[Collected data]

*** Block opens ***

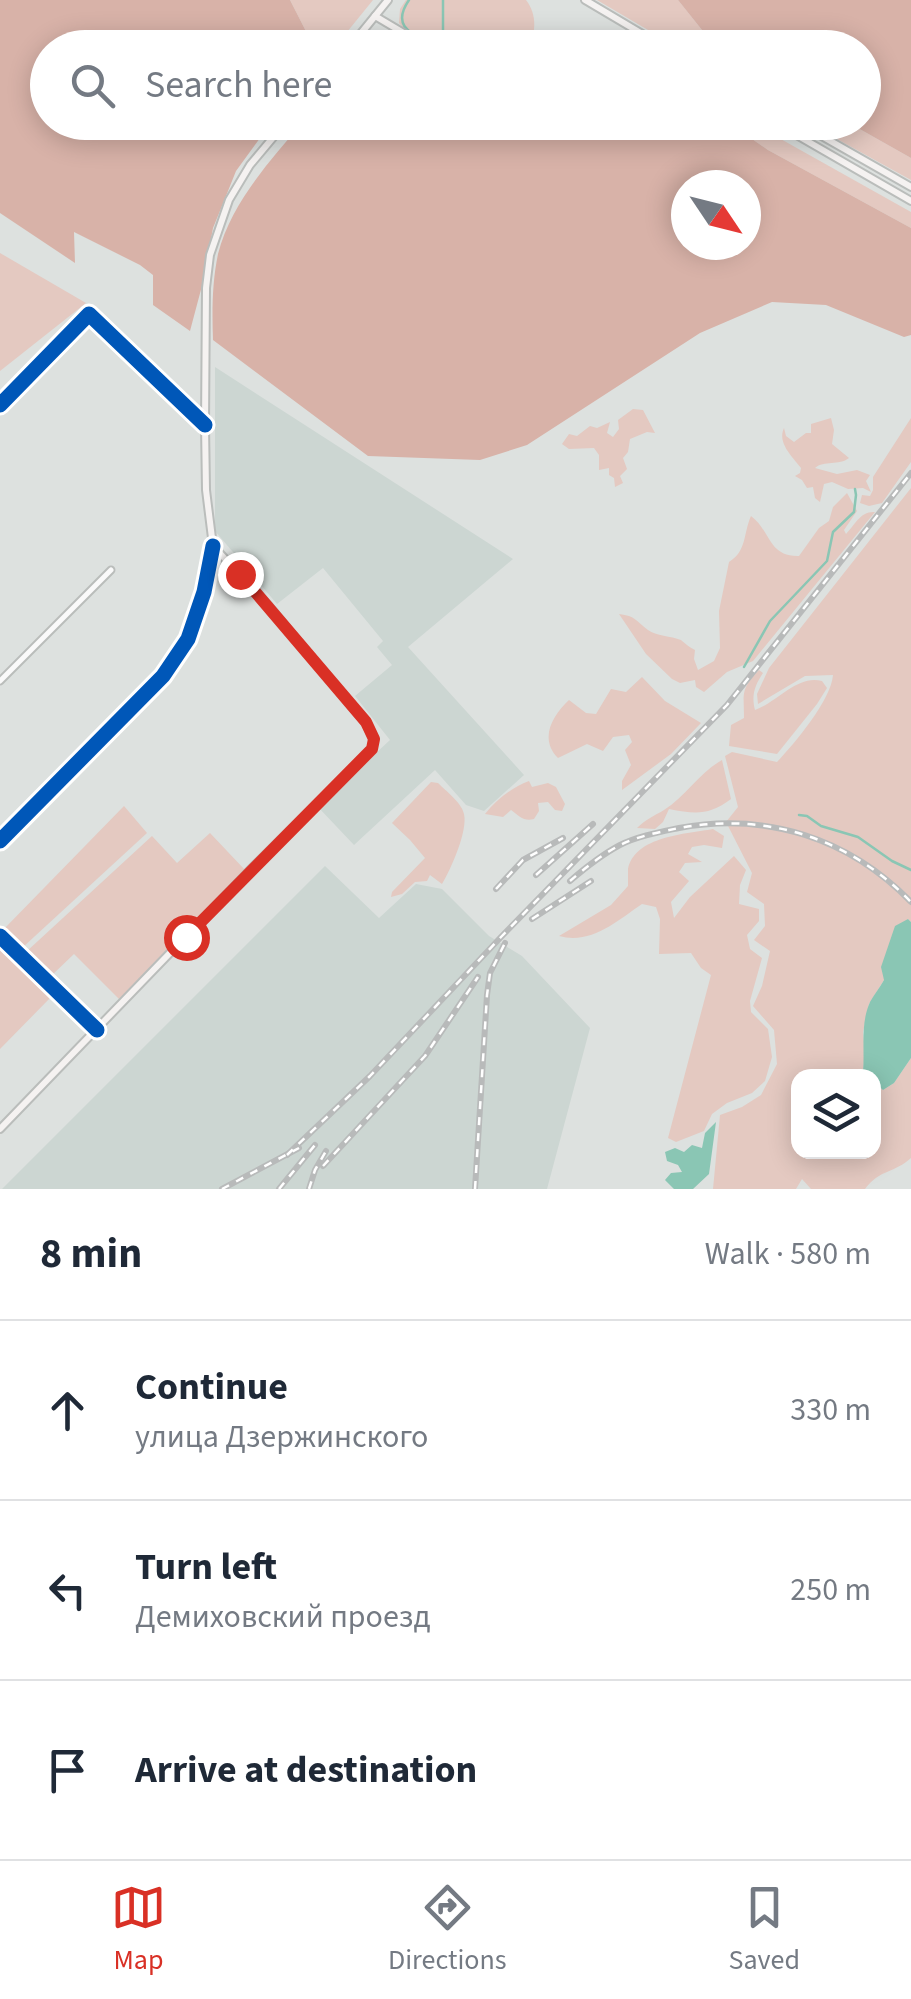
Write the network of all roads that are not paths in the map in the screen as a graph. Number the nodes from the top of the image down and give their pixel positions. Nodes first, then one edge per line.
1 (388, 0) edge
2 (585, 0) edge
3 (375, 16) junction
4 (363, 30) edge
5 (398, 30) edge
6 (636, 30) edge
7 (271, 140) edge
8 (806, 140) edge
9 (829, 140) edge
10 (911, 187) edge
11 (911, 200) edge
12 (0, 405) edge
13 (204, 425) junction
14 (214, 546) junction
15 (111, 570) dead end
16 (0, 681) edge
17 (0, 841) edge
18 (0, 936) edge
19 (96, 1030) junction
20 (0, 1128) edge

1 - 3 main road
2 - 6 main road
3 - 4 main road
3 - 5 main road
7 - 13 main road
8 - 11 main road
9 - 10 main road
12 - 13 street
13 - 14 main road
14 - 17 street
14 - 19 main road
15 - 16 street
18 - 19 street
19 - 20 main road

*** Block closes ***

## EXERCISE PROMPT
Restate the data word for word and exclude every picture.

## RESPONSE TO THIS TASK
Write the network of all roads that are not paths in the map in the screen as a graph. Number the nodes from the top of the image down and give their pixel positions. Nodes first, then one edge per line.
1 (388, 0) edge
2 (585, 0) edge
3 (375, 16) junction
4 (363, 30) edge
5 (398, 30) edge
6 (636, 30) edge
7 (271, 140) edge
8 (806, 140) edge
9 (829, 140) edge
10 (911, 187) edge
11 (911, 200) edge
12 (0, 405) edge
13 (204, 425) junction
14 (214, 546) junction
15 (111, 570) dead end
16 (0, 681) edge
17 (0, 841) edge
18 (0, 936) edge
19 (96, 1030) junction
20 (0, 1128) edge

1 - 3 main road
2 - 6 main road
3 - 4 main road
3 - 5 main road
7 - 13 main road
8 - 11 main road
9 - 10 main road
12 - 13 street
13 - 14 main road
14 - 17 street
14 - 19 main road
15 - 16 street
18 - 19 street
19 - 20 main road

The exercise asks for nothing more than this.